– Пойдемте, тут есть места для групп поддержки.

Вместе с мастерицами они принялись пробиваться к небольшому отгороженному навесу. Они успели вовремя. Только отзвучала очередная лихая мелодия, отплясали – с присвистом и топотом каблуков – развеселые маланкари. Над толпой повисла пауза. Люди шумели, смеялись, переговаривались, кто-то покупал горячий глинтвейн. Шум чуть стих... и вот-вот должен был разгореться заново: дескать, почему не продолжают, все кончилось, что ли? Именно в этот момент зазвучала нежная, похожая на дождевую капель старинная мелодия и в нее вплелся негромкий цокот копыт. Раз... раз-два-три... Девушки в белоснежных платьях и парни в пестрых гусарских доломанах влетали на площадь в стремительном скольжении венского вальса – и закружились как метель из снега и конфетти. А следом – открытая коляска, увитая настоящими, живыми цветами и лентами. Посреди этого бело-розово-сиреневого великолепия стояла девушка. Степан Петрович правду говорил о свадебных платьях из своего села – любой, хоть итальянский, хоть французский, дизайнер отдал бы тут руку, которая не нужна ему для шитья, лишь бы создать подобный шедевр. Пышную белую юбку, плотно, стежок к стежку, покрывала вышивка, рисунок повторял морозные узоры на окне. Сверху был накинут отделанный белым мехом по воротнику и рукавам серебристый жакетик, утянутый в талии – такой тоненькой, что казалось, ее можно обхватить двумя пальцами. И все это белоснежное великолепие разбивал плащ золотых волос, струящихся чуть не до самой земли и лишь едва прикрытых крохотной кокетливой шапочкой-снежинкой. Площадь дружно вдохнула... и так же дружно забыла выдохнуть.

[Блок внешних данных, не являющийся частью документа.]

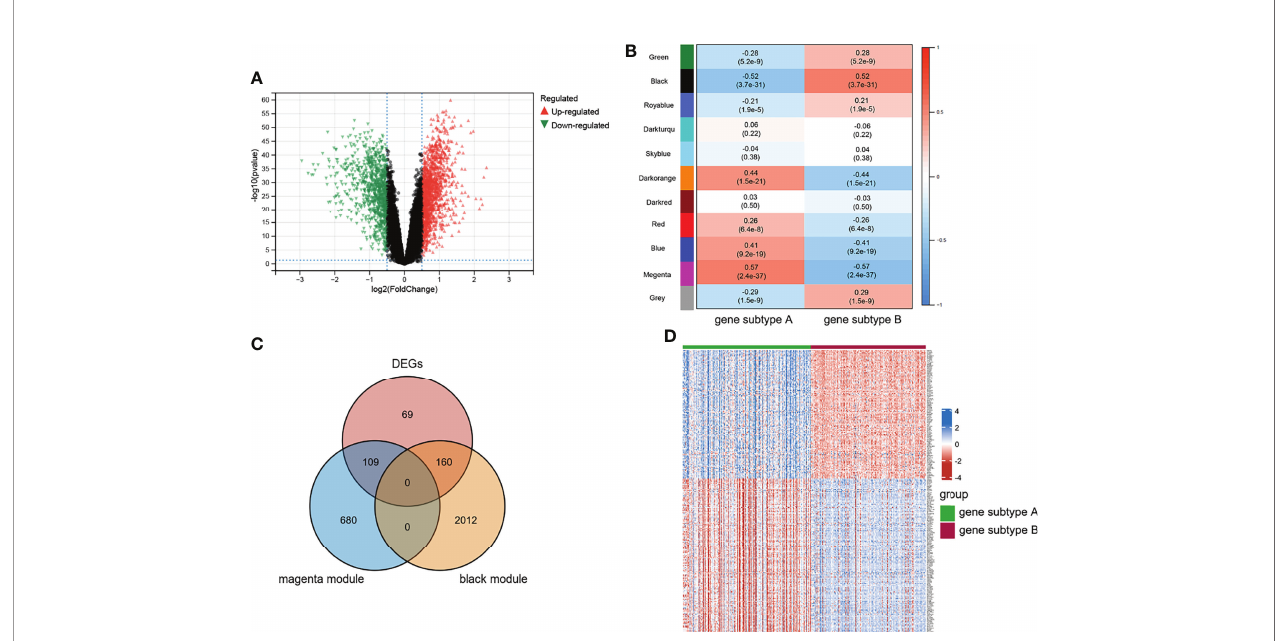
FIGURE 6 | Characteristic of genes subtypes. (A) Volcano plot of DEGs between two genes subtypes. (B) WGCNA module trait relationships in gene subtype A and B, which contained the corresponding correlation and p-value. (C) Intersection of DEGs and subtypes related genes. (D) Heatmap of representative DEGs; blue and red represent upregulated and downregulated expression,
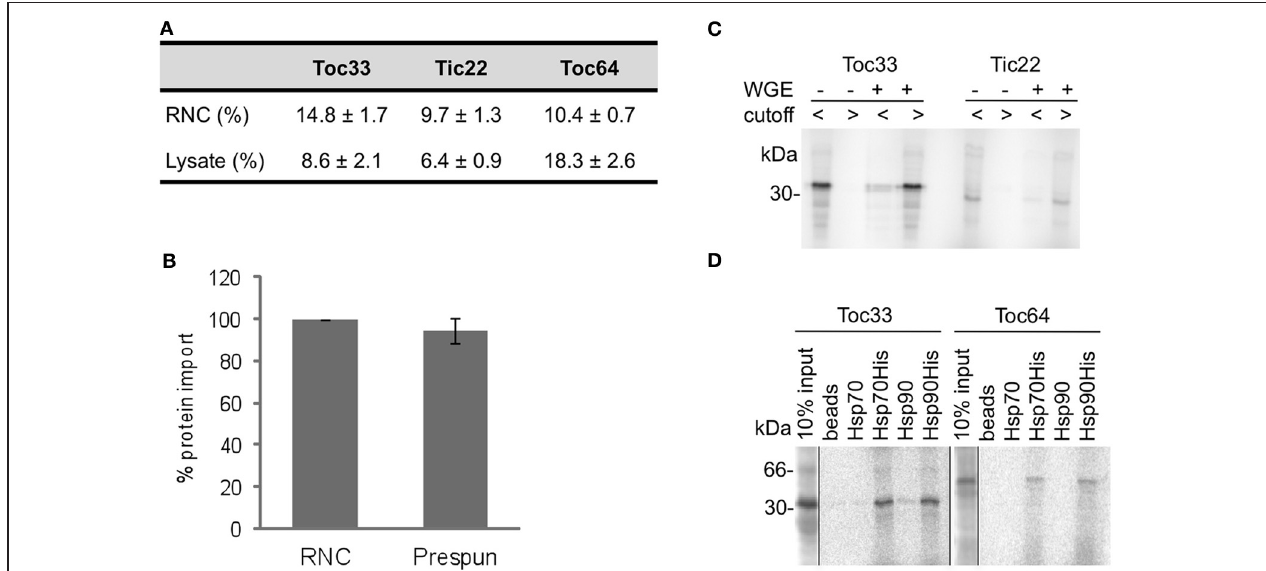
FIGURE 1 | Protein import from RNCs to chloroplasts is efficient and ribosome independent. (A) Radio-labeled proteins (Toc33, Tic22, Toc64), either directly after translation in lysate or after RNC purification, were incubated with chloroplasts, and their import efficiency calculated as a percentage of the total protein input. Mean and standard error are shown ( n = 3). (B) Toc64 was imported into chloroplasts with (RNC) or without (prespun) ribosomes present. Toc64 import was normalized to the RNC import, and mean and standard error are shown ( n = 3). (C) Radio-labeled proteins (Toc33 or Tic22) with ( + ) and without ( − ) addition of WGE were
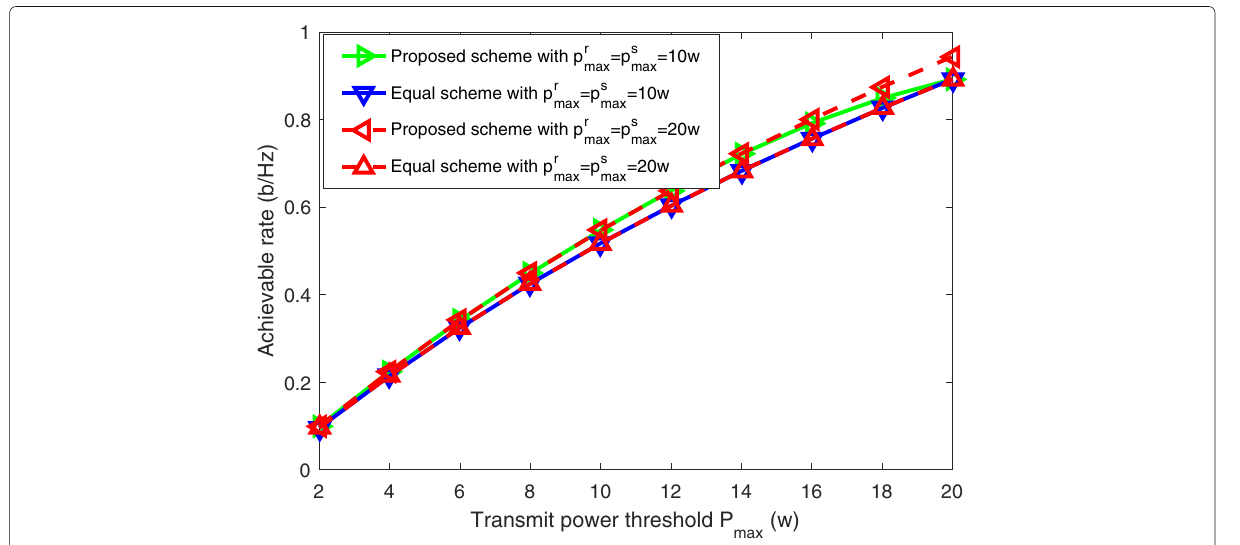
Fig. 2 The system achievable rate with the increasing total transmit power threshold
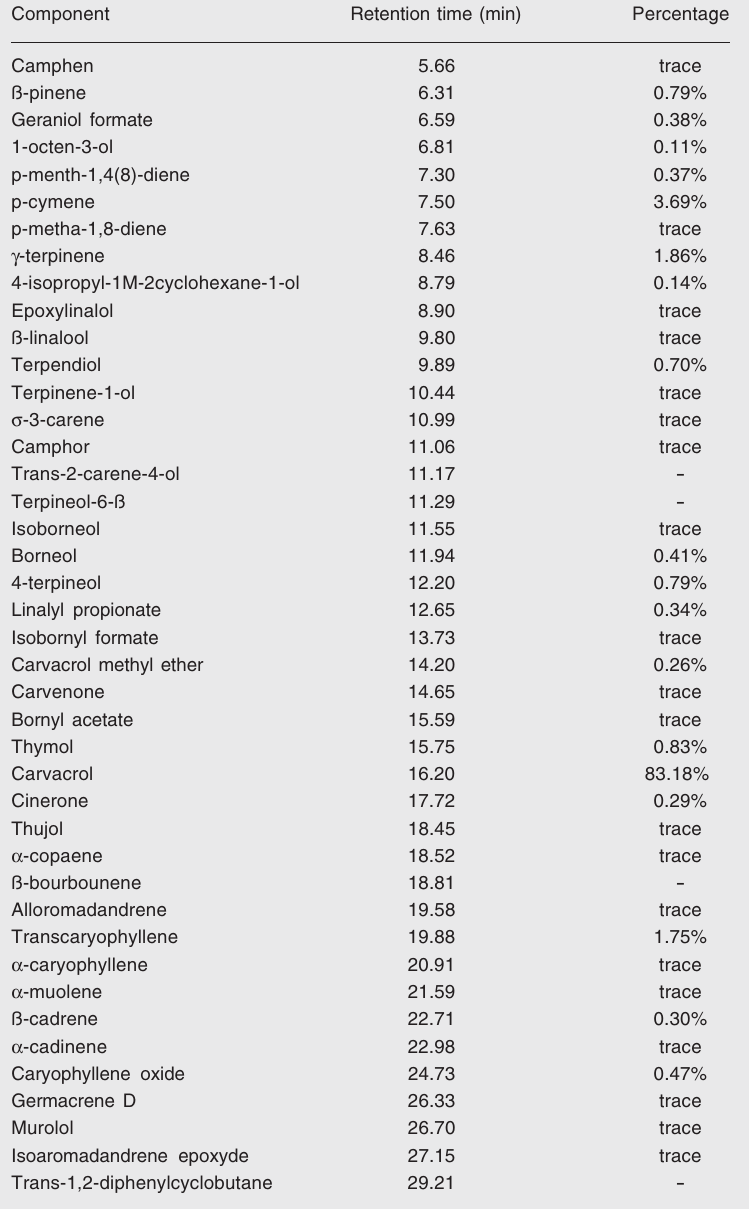
Table 1. Composition of the essential oil of Thymus broussonettii and gas chromatog- raphy retention times .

– Я... куплю у вас это платье. – Андрей не отрывал глаз от видения в коляске.

– Я и не собирался забирать его обратно, – так же не глядя, буркнул Степан Петрович.

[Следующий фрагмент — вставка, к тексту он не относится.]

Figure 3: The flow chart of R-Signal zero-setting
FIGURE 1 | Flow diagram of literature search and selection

Мастерицы молча обнимались.

– Какая красота! – прижимая к себе маленькую внучку, вздохнула немолодая женщина в первом ряду зрителей. – Зря только живые цветы взяли. Померзнут, жалко...

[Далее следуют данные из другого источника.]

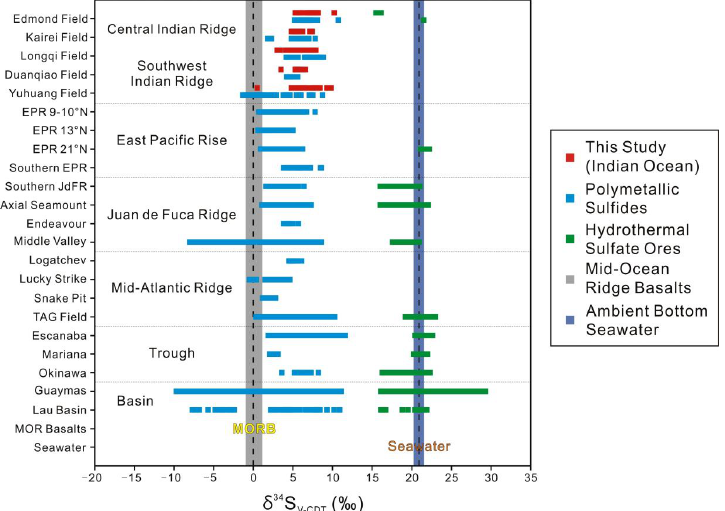
Figure 5. Figure 5. A comparison of variations in sulphur isotopic compositions of different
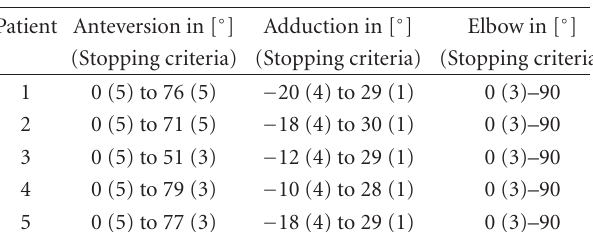
Table 6: Results of the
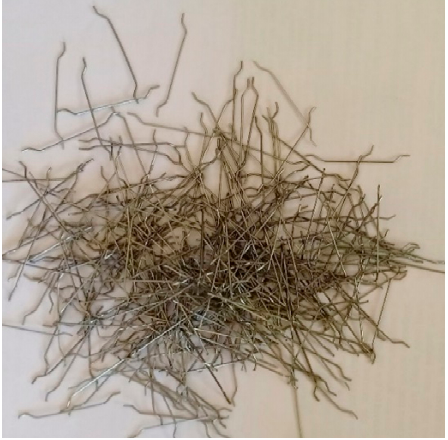
Figure 1. Hooked-end fiber.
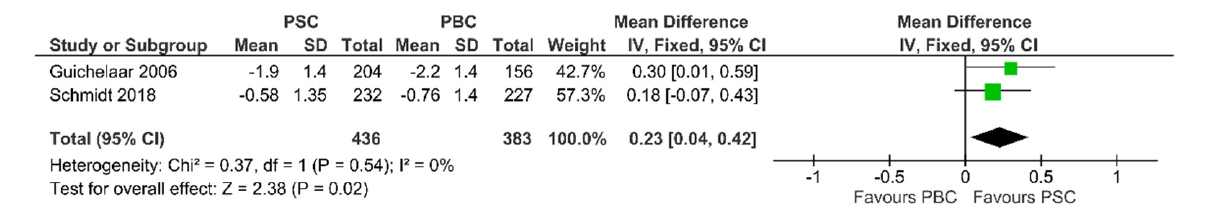
Figure 4. Forest plot assuming a fixed-effects model for T-score PSC vs. PBC [30,33].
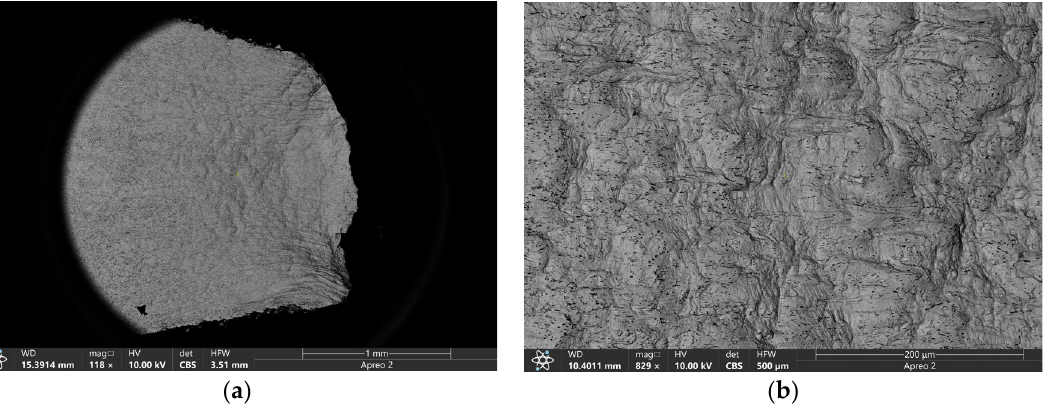
Figure 20. SEM BSE images of the “copper − steel” sample after tensile testing in the neck area: ( a ) general view of the destroyed part of the sample; ( b ) image of the forming block structure.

Степан Петрович недобро поглядел в сторону той женщины. Вальс несся зимним бураном. Увитая цветами дверца распахнулась – Дина подхватила подол и легко скользнула в объятия поджидающего ее роскошного гусара. И закружилась по площади. Андрей стиснул зубы – она была прекрасна! Он не мог лезть на площадь и портить Дине ее триумф, но от желания самому обхватить эту тоненькую талию, приподнять девушку, чтоб украшенные пышными бантами туфельки не касались земли, и кружить, кружить, кружить... от этого желания и впрямь кружилось все вокруг – площадь, люди, хмурое зимнее небо, старинные дома. Кружил Дину красавец-гусар, летела в танце белоснежная юбка, летел, рассыпаясь золотом, поток ее волос. Пастух метнулся навстречу, перехватил красавицу в белом и тоже закружил, повел, оказавшись в вальсе столь же искусным, как и в плясовой. И снова гусар, вояка в изукрашенном зеркальцами мундире, опять пастух, обычный парень в дутой зимней куртке. Безумствовал над площадью вальс, и Дина неслась в танце, перепархивая из одних рук в другие – все дальше, дальше... И вот тоненькая фигурка из серебра и золота скрылась на противоположном конце площади – толпа сомкнулась за ней, и Дина пропала из виду. Стих последний аккорд... и площадь взорвалась свистом и аплодисментами.

- Какими талантами богата наша земля… а какими красавицами! – заорал в микрофон ведущий.

- Здорово получилось. - шумно выдохнул Андрей и обернулся к Степану Петровичу, ожидая бурного взрыва восторгов.

Кроме него, под навесом никого не было. Ни Степана Петровича, ни мастериц. Он приподнялся на носках, выглядывая в толпе мягкую шляпу и меховой воротник пальто. Под навес с шумом и гамом вломилась группа поддержки следующей команды.